◆ **TASK GOAL**
Without the pictures, output the lines of the material from the very first through the one that holds "1:16.097 | 3 | 22 |".

◆ **EXTRACTED MATERIAL**
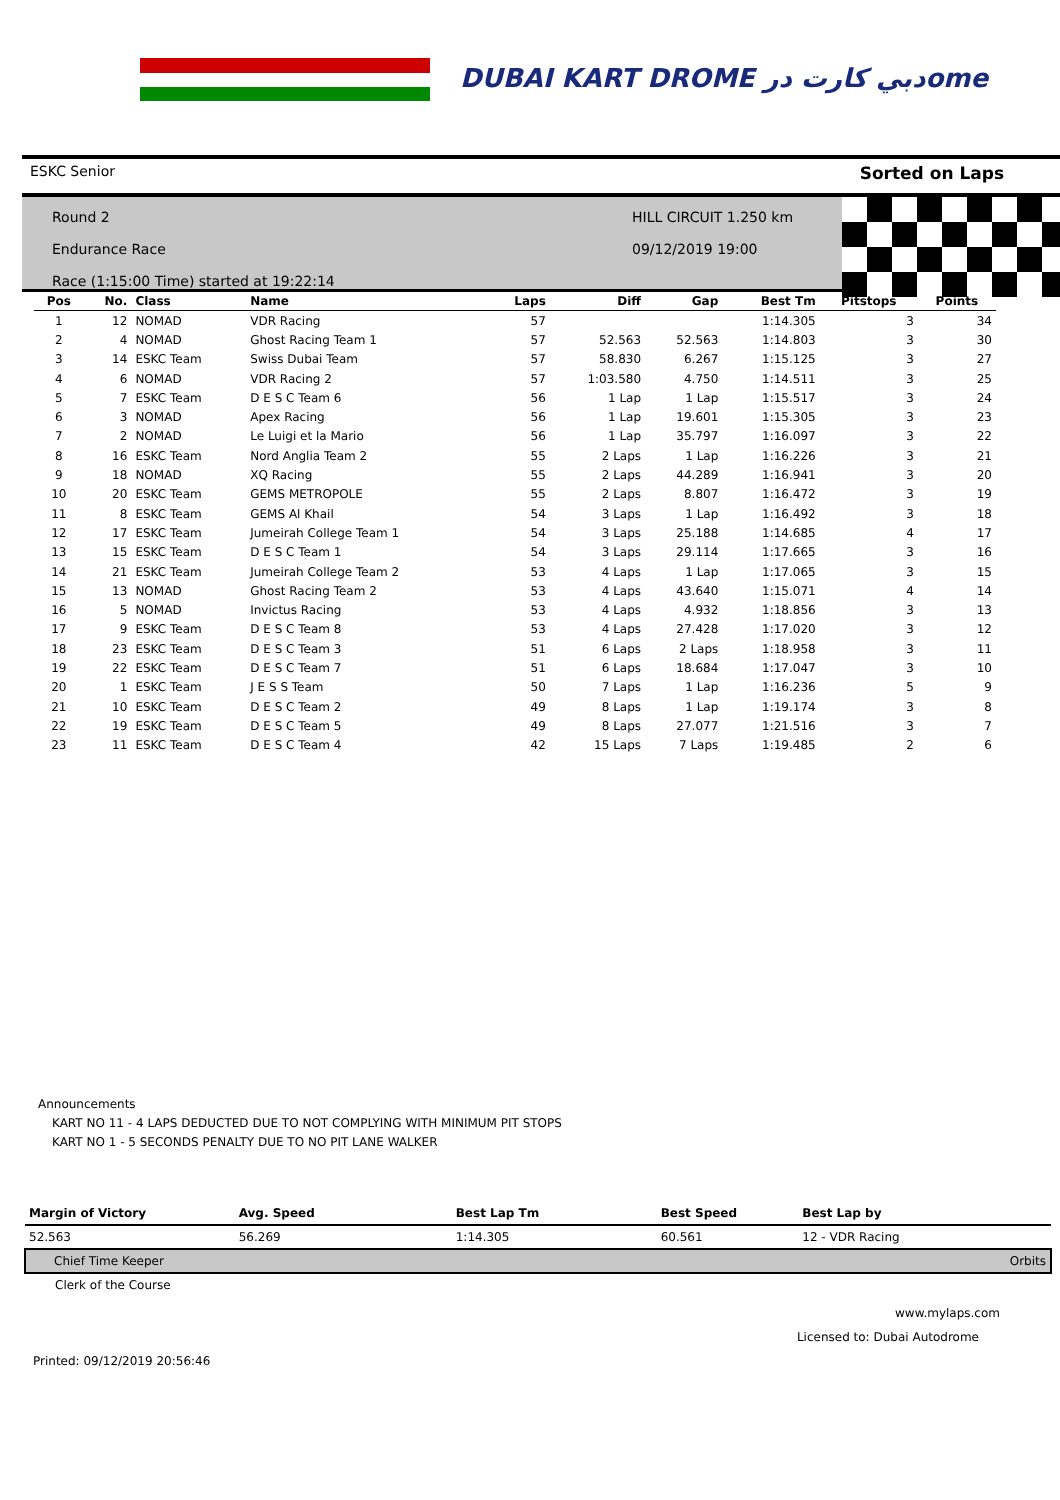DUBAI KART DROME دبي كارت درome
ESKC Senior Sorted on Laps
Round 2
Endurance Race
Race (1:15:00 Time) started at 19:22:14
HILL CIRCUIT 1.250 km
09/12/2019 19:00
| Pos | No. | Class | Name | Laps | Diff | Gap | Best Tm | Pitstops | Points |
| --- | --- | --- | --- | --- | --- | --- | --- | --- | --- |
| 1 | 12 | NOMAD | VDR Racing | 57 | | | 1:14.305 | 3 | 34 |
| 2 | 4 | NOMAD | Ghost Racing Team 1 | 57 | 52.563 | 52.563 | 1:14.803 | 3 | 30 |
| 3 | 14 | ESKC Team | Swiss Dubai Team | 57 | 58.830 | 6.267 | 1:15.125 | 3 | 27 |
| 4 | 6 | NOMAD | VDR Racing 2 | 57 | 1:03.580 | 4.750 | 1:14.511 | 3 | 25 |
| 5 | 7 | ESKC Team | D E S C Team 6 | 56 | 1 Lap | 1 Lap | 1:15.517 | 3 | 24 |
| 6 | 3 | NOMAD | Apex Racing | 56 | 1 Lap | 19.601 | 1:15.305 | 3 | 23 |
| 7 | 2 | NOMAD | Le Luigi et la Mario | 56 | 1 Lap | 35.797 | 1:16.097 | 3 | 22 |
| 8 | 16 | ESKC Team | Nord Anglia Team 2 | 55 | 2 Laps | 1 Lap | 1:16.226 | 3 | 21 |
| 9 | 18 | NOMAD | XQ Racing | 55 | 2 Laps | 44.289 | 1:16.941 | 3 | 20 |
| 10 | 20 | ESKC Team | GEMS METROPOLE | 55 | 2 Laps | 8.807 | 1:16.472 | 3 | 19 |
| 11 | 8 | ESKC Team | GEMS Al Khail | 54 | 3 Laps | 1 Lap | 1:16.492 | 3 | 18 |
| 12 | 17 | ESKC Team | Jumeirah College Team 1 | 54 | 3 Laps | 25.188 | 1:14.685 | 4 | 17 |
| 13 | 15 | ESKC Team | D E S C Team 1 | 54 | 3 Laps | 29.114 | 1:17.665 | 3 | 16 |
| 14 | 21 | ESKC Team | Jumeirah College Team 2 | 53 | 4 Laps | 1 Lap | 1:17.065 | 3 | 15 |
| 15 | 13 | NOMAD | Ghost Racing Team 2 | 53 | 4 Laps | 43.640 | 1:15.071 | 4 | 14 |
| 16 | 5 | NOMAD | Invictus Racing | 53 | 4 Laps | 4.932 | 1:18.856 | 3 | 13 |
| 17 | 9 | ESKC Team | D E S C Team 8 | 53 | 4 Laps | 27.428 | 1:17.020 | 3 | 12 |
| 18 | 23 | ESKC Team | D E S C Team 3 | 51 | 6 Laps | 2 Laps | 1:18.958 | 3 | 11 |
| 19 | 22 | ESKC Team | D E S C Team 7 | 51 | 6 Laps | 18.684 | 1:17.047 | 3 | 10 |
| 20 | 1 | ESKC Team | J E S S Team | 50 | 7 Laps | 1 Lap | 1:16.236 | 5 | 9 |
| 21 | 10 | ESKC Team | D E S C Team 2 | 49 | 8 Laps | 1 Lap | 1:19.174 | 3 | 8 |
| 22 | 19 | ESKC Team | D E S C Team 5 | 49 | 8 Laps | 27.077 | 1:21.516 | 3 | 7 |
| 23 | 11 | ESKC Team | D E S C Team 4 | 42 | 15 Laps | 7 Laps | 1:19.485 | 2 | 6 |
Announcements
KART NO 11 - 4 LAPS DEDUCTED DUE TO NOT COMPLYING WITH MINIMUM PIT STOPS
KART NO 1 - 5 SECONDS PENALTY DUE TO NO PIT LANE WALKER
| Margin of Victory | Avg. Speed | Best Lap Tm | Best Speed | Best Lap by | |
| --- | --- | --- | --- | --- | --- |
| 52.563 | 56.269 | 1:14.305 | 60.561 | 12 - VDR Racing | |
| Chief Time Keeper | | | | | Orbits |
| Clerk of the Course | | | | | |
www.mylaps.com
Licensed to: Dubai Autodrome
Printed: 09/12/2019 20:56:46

◆ **ANSWER TO THIS EXERCISE**
DUBAI KART DROME دبي كارت درome
ESKC Senior Sorted on Laps
Round 2
Endurance Race
Race (1:15:00 Time) started at 19:22:14
HILL CIRCUIT 1.250 km
09/12/2019 19:00
| Pos | No. | Class | Name | Laps | Diff | Gap | Best Tm | Pitstops | Points |
| --- | --- | --- | --- | --- | --- | --- | --- | --- | --- |
| 1 | 12 | NOMAD | VDR Racing | 57 | | | 1:14.305 | 3 | 34 |
| 2 | 4 | NOMAD | Ghost Racing Team 1 | 57 | 52.563 | 52.563 | 1:14.803 | 3 | 30 |
| 3 | 14 | ESKC Team | Swiss Dubai Team | 57 | 58.830 | 6.267 | 1:15.125 | 3 | 27 |
| 4 | 6 | NOMAD | VDR Racing 2 | 57 | 1:03.580 | 4.750 | 1:14.511 | 3 | 25 |
| 5 | 7 | ESKC Team | D E S C Team 6 | 56 | 1 Lap | 1 Lap | 1:15.517 | 3 | 24 |
| 6 | 3 | NOMAD | Apex Racing | 56 | 1 Lap | 19.601 | 1:15.305 | 3 | 23 |
| 7 | 2 | NOMAD | Le Luigi et la Mario | 56 | 1 Lap | 35.797 | 1:16.097 | 3 | 22 |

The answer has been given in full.